→ Instructions to follow
Each line in the listing below that holds "notebook" should be counted; reply with that number only.
----
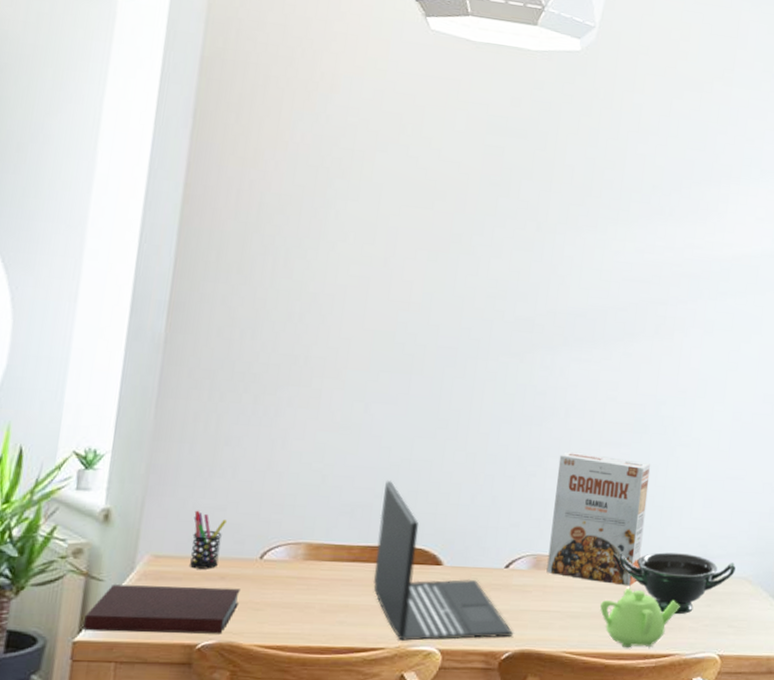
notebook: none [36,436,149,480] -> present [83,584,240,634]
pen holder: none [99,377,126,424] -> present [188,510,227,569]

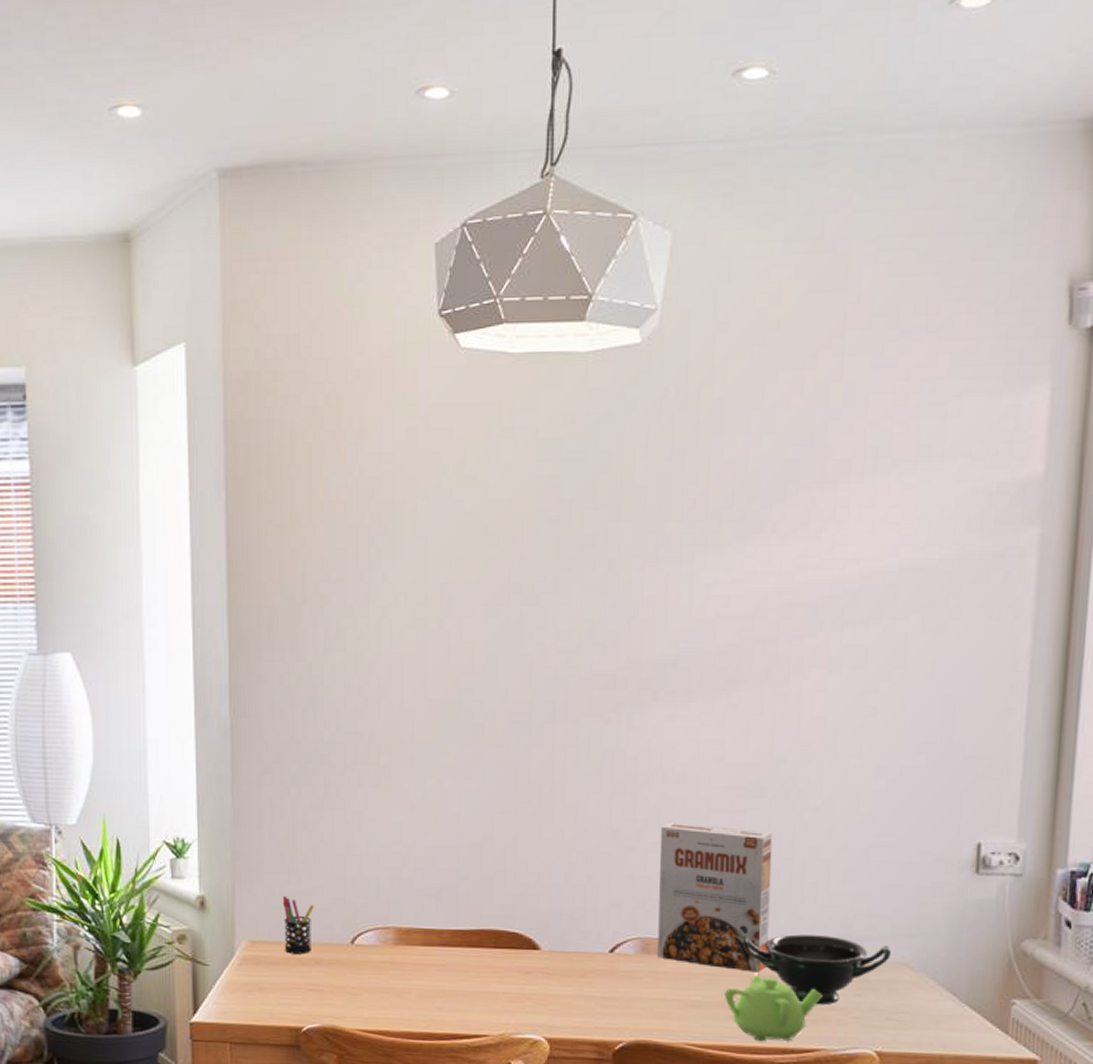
notebook: present [83,584,240,634] -> none [197,969,337,1018]
laptop: present [373,480,513,641] -> none [467,860,625,1029]

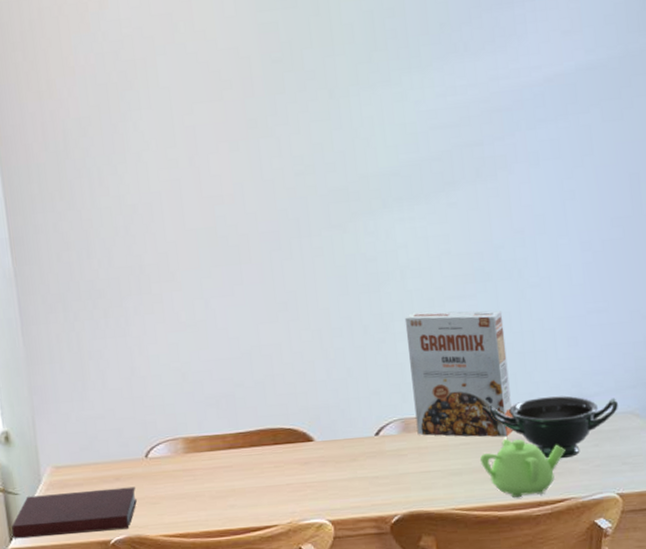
notebook: none [197,969,337,1018] -> present [11,486,138,539]
pen holder: present [282,895,314,954] -> none [79,421,110,474]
----
→ Output of the task
3